Reproduce all of the data below without alteration; exclude every picture.

■ DATA FOR THIS EXERCISE

==*==

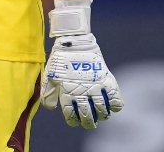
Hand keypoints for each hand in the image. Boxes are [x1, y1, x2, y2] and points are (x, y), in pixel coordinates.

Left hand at [40, 0, 123, 128]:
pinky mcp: (106, 80)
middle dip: (89, 122)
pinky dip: (116, 106)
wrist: (74, 41)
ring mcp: (95, 86)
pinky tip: (112, 106)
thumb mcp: (49, 76)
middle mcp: (81, 91)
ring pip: (102, 110)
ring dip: (102, 116)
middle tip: (90, 122)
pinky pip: (115, 99)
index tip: (75, 121)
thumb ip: (48, 94)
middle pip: (87, 116)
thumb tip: (51, 109)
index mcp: (67, 92)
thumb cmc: (60, 59)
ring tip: (101, 115)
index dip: (73, 121)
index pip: (70, 115)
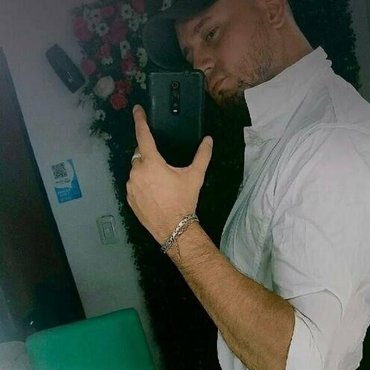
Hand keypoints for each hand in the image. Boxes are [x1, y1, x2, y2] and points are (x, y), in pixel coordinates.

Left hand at [126, 104, 212, 244]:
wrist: (174, 228)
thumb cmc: (184, 201)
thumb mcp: (195, 177)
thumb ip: (202, 156)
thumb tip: (208, 140)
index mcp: (151, 163)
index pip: (143, 135)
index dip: (140, 120)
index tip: (137, 110)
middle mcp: (137, 172)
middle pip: (140, 155)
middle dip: (149, 156)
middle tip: (163, 167)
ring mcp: (131, 186)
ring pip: (136, 171)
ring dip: (145, 171)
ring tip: (160, 184)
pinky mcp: (129, 198)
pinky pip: (134, 185)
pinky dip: (141, 185)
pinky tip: (154, 194)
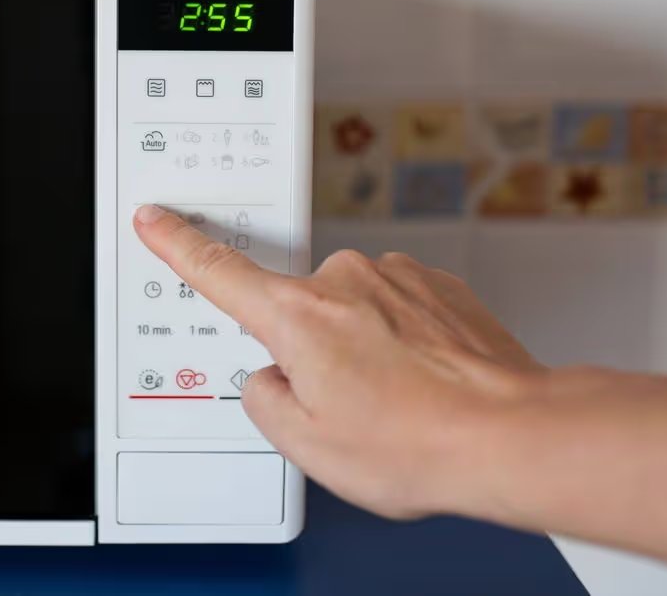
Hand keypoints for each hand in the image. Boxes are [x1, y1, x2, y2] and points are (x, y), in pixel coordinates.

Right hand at [132, 204, 544, 520]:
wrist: (509, 435)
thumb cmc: (419, 443)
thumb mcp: (308, 446)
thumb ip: (265, 401)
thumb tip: (273, 381)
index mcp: (298, 317)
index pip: (218, 272)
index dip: (178, 245)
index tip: (157, 220)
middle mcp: (344, 282)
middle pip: (297, 315)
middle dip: (312, 356)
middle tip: (351, 406)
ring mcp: (396, 279)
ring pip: (352, 317)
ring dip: (364, 353)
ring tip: (397, 403)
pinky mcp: (437, 287)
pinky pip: (397, 314)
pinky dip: (404, 346)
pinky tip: (424, 386)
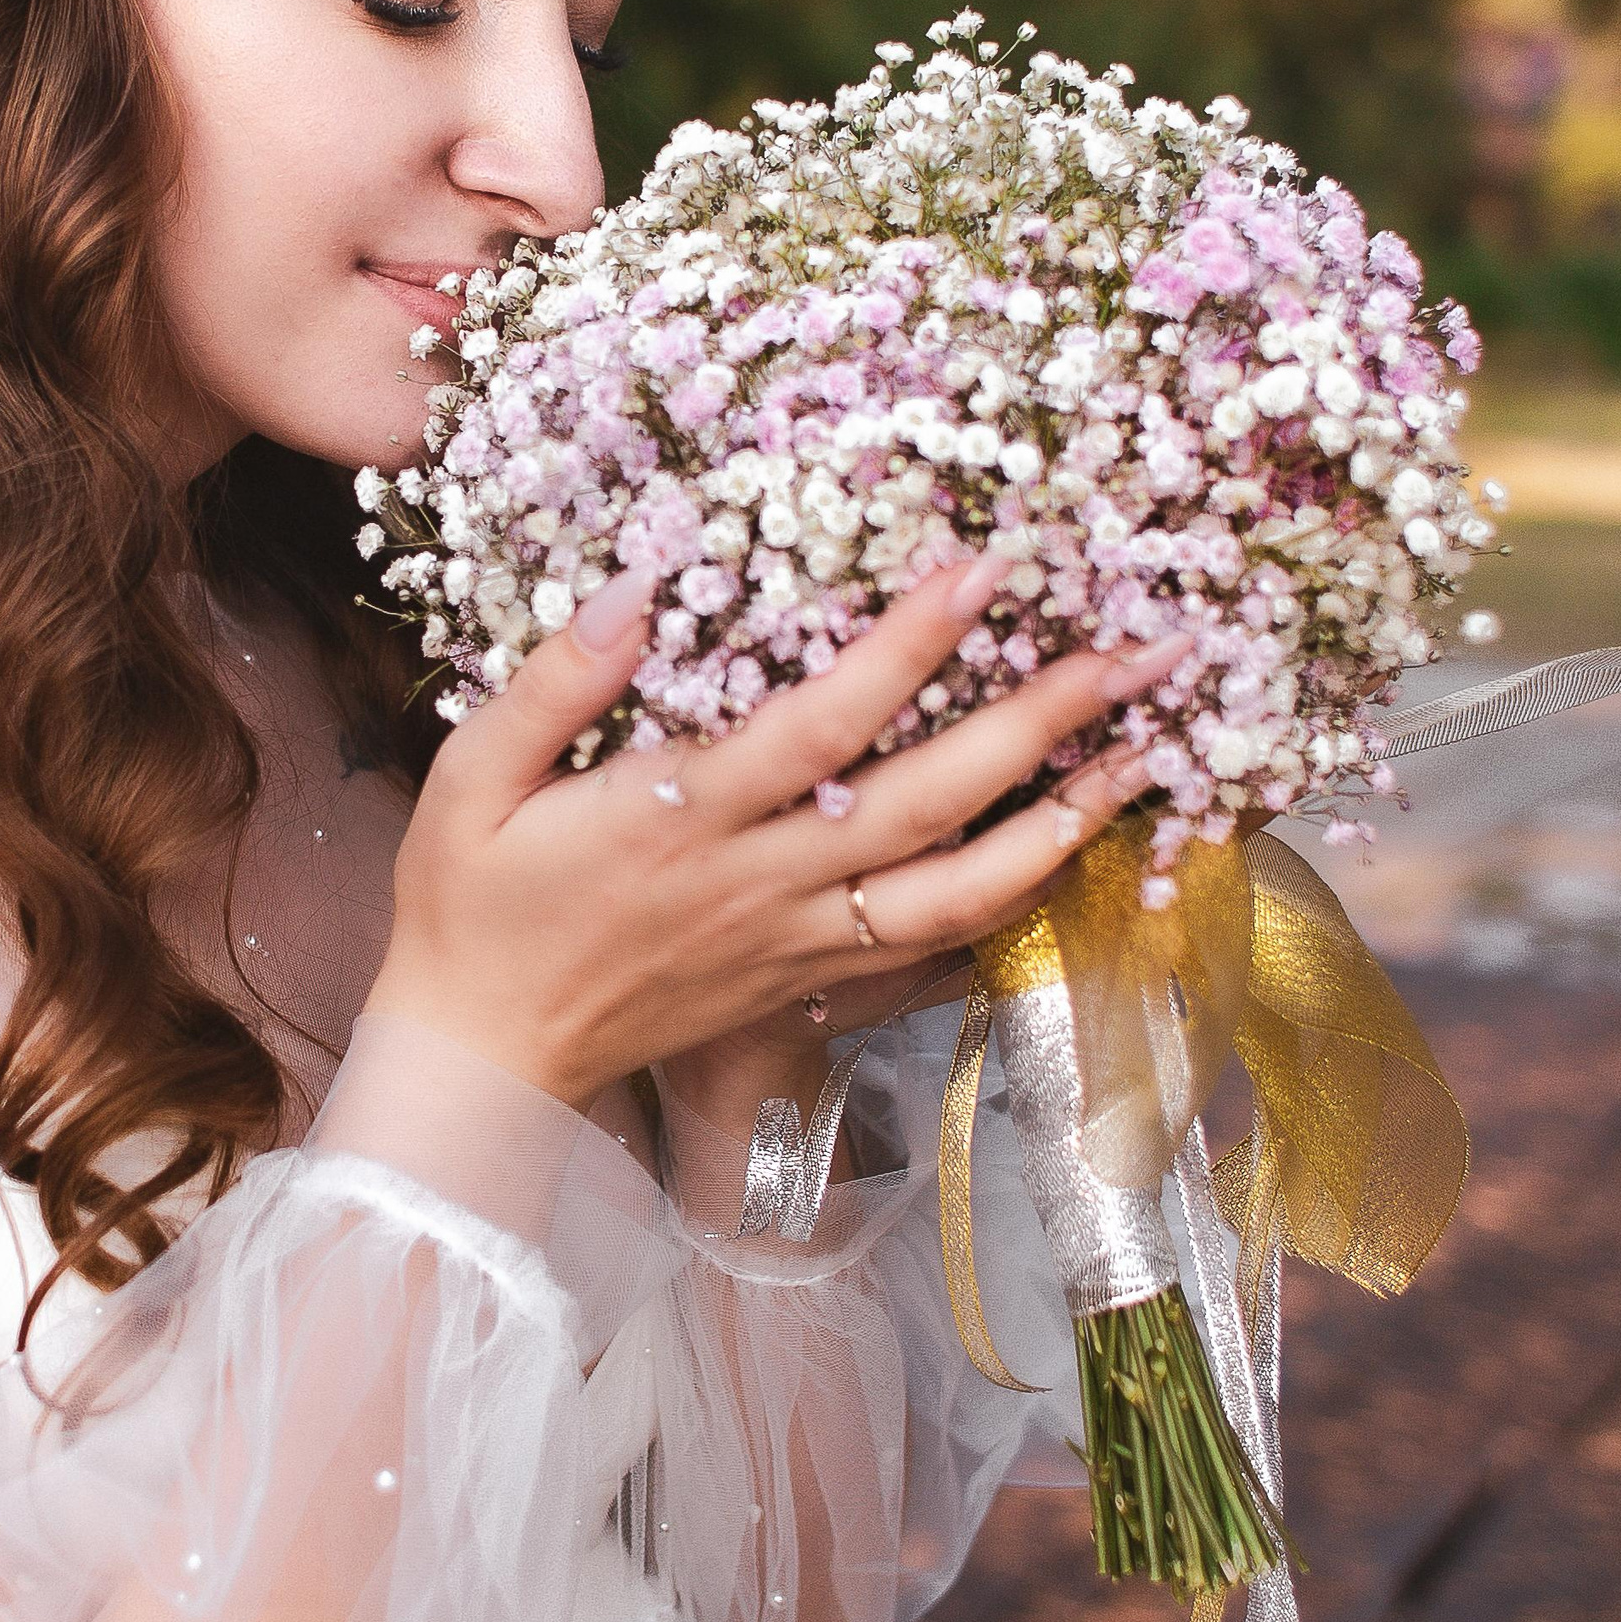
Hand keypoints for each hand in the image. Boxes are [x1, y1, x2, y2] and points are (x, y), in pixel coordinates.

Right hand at [366, 543, 1191, 1113]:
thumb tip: (640, 585)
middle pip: (929, 803)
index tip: (986, 566)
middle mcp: (759, 885)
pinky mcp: (811, 986)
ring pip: (960, 893)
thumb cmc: (471, 906)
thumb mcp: (470, 781)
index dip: (909, 647)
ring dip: (1066, 825)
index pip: (821, 725)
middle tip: (1142, 651)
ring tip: (1150, 759)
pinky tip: (1075, 856)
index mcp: (679, 820)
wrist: (485, 1056)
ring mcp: (797, 944)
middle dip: (1044, 724)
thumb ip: (554, 682)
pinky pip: (936, 952)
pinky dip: (1016, 906)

==*==

■ RESULT BELOW
Hand keypoints for each hand in the image. Boxes are [x1, y1, x2, y2] and points are (x, y), in pixel coordinates.

Left hand at [40, 0, 123, 128]:
pinky mcp: (106, 80)
middle dip: (89, 122)
pinky dip: (116, 106)
wrist: (74, 41)
ring mcp: (95, 86)
pinky tip: (112, 106)
thumb mcp: (49, 76)
middle mcp: (81, 91)
ring pip: (102, 110)
ring dip: (102, 116)
middle tip: (90, 122)
pinky pip: (115, 99)
index tip: (75, 121)
thumb ip: (48, 94)
middle pip: (87, 116)
thumb tip: (51, 109)
index mcp: (67, 92)
thumb cmc: (60, 59)
ring tip: (101, 115)
index dip: (73, 121)
index pip: (70, 115)
Hand keypoints for each hand in the image. Boxes are [x1, y1, x2, y2] and points are (x, y), in pixel coordinates.

Left hand at [126, 104, 212, 244]:
wrist: (174, 228)
thumb cmc: (184, 201)
thumb mcp: (195, 177)
thumb ip: (202, 156)
thumb tip: (208, 140)
index mcp: (151, 163)
index pip: (143, 135)
index dip: (140, 120)
index tip: (137, 110)
middle mcp: (137, 172)
middle pip: (140, 155)
middle dip: (149, 156)
middle tip: (163, 167)
ring mcp: (131, 186)
ring pip: (136, 171)
ring dip: (145, 171)
ring tip: (160, 184)
pinky mcp: (129, 198)
pinky pip: (134, 185)
pinky dip: (141, 185)
pinky tip: (154, 194)
Hand keypoints for each hand in the image. Boxes are [x1, y1, x2, y2] and points are (x, y), in pixel coordinates.

Right hand at [132, 204, 544, 520]:
wrist: (509, 435)
thumb cmc: (419, 443)
thumb mcp: (308, 446)
thumb ip: (265, 401)
thumb tip: (273, 381)
index mcp: (298, 317)
index pip: (218, 272)
index dip: (178, 245)
index tip: (157, 220)
middle mcp: (344, 282)
middle pip: (297, 315)
middle dip: (312, 356)
middle tip: (351, 406)
ring mcp: (396, 279)
ring pip: (352, 317)
ring dip: (364, 353)
ring tip: (397, 403)
pinky mcp: (437, 287)
pinky pip: (397, 314)
pinky dip: (404, 346)
pinky tip: (424, 386)
Hand keypoints for each hand in the image. Boxes are [x1, y1, x2, y2] and points are (x, y), in pixel coordinates.

Right hand at [366, 543, 1191, 1113]:
thumb tip: (640, 585)
middle pip: (929, 803)
index tip: (986, 566)
middle mcp: (759, 885)
pinky mcp: (811, 986)
ring pip: (960, 893)
thumb cmc: (471, 906)
thumb mcp: (470, 781)
index dip: (909, 647)
ring dip: (1066, 825)
index pip: (821, 725)
middle tip: (1142, 651)
ring tip: (1150, 759)
pinky tip: (1075, 856)
index mcp: (679, 820)
wrist: (485, 1056)
ring mcp: (797, 944)
middle dip: (1044, 724)
thumb ip: (554, 682)
pinky pip: (936, 952)
pinky dip: (1016, 906)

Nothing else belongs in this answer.